第１および第２のパラメータ値を実際に取得することは、要件および／または実装形態に応じて、任意の適切な方法で実行され得る。例えば、いくつかの可能な実装では、第一および第二のパラメータ値は、（例えば図５に関連して以下の方法５００において記述されるように）エンコーディング装置によってエンコーディングされ送られたビットストリームから導出（例えばデコーディングまたは抽出）されてもよい。いくつかの他の可能な実装形態では、第１および第２のパラメータ値は、ビットストリーム中の指示に基づいて、例えばユーザデバイスのメモリに記憶されたファイルまたはルックアップテーブル（ＬＵＴ）から取得され得る（例えば、単に読み出され得る）。その場合、エンコーディング側環境／装置は、例えば、ビットストリーム内で、プレーン／クリアで、または任意の他の適切な形式でエンコーディングされた、例えば、適切なポインタ、参照またはインデックスを送信してもよい。 The actual obtaining of the first and second parameter values may be performed in any suitable manner, depending on the requirements and/or implementation. For example, in some possible implementations, the first and second parameter values may be derived (e.g., decoded or extracted) from a bitstream encoded and sent by the encoding device (e.g., as described in method 500 below in connection with FIG. 5). In some other possible implementations, the first and second parameter values may be obtained (e.g., simply read) from a file or a look-up table (LUT) stored in, for example, a memory of the user device, based on an indication in the bitstream. In that case, the encoding environment/device may transmit, for example, a suitable pointer, reference or index, encoded, for example, in the bitstream, plain/clear, or in any other suitable format.

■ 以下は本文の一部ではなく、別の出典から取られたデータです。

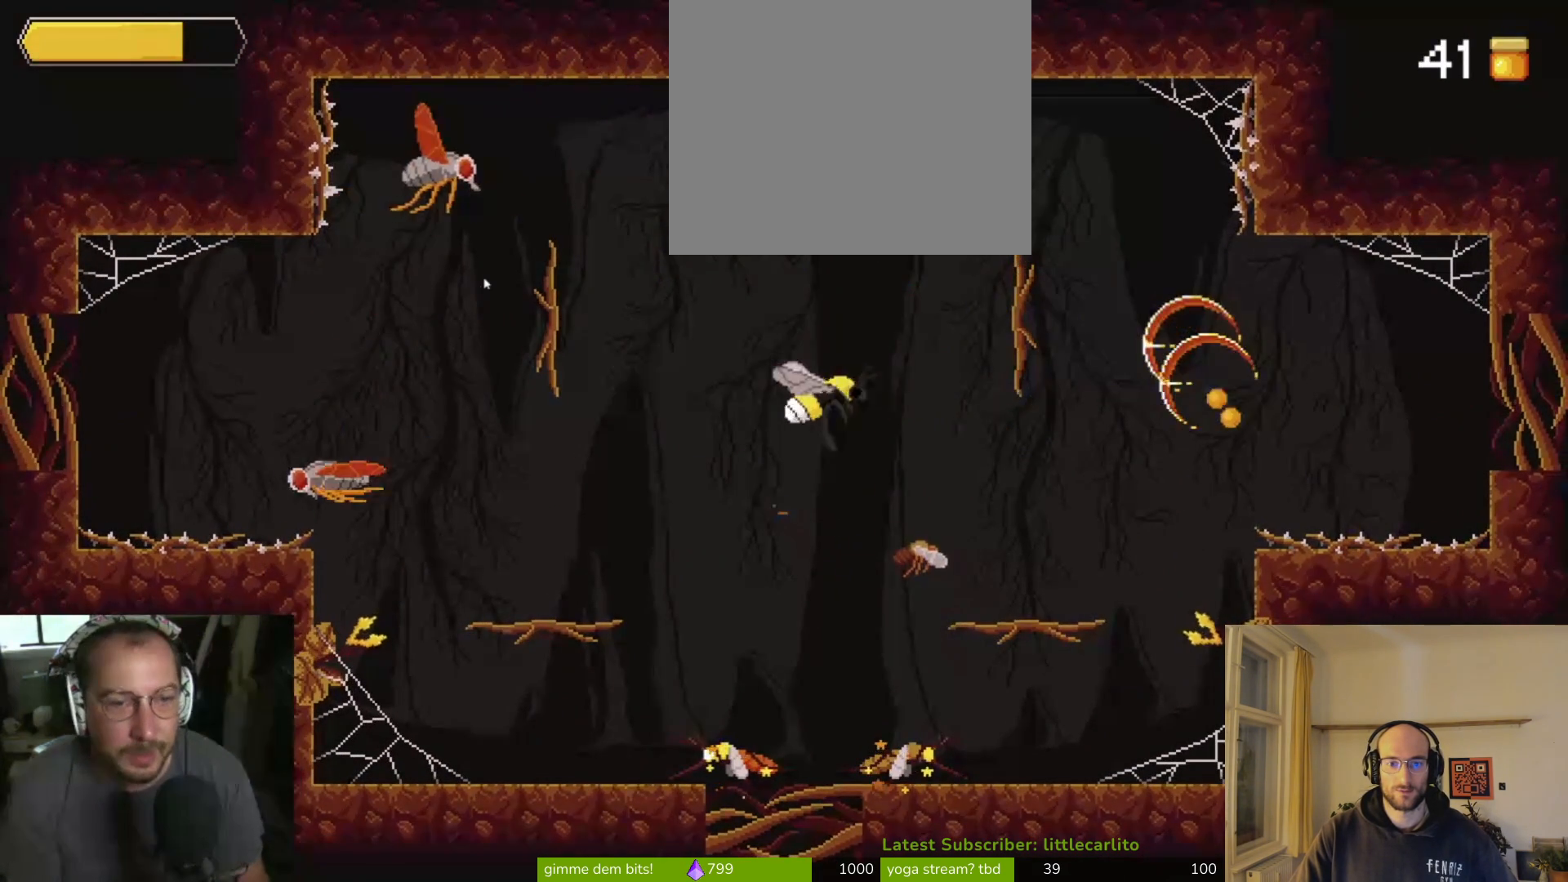
{"buttons": [], "left_stick": "down-right", "right_stick": "center", "events": [[67, "left_stick", "right"], [200, "left_stick", "down-right"], [333, "CIRCLE", "down"], [467, "CIRCLE", "up"]]}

実際のオーディオコンテンツ自体がどのようにエンコーディング及び／又は送信されるかに依存して、ユーザ側でのオーディオコンテンツ（例えば、オーディオ信号）のデコーディングは、当業者により理解及び認識されるように、最終的なレンダリング（ステップＳ４０４）が行われる前に、任意の適切な方法で、任意の適切なタイミングで実行されてもよいことにも留意されたい。したがって、実際のオーディオコンテンツ（例えば、オーディオ信号）のデコーディングは、ピッチ係数修正値の決定とは無関係である。 It should also be noted that depending on how the actual audio content itself is encoded and/or transmitted, the decoding of the audio content (e.g., audio signal) at the user may be performed in any suitable manner and at any suitable time before the final rendering (step S404) occurs, as will be understood and appreciated by those skilled in the art. Thus, the decoding of the actual audio content (e.g., audio signal) is independent of the determination of the pitch coefficient modification value.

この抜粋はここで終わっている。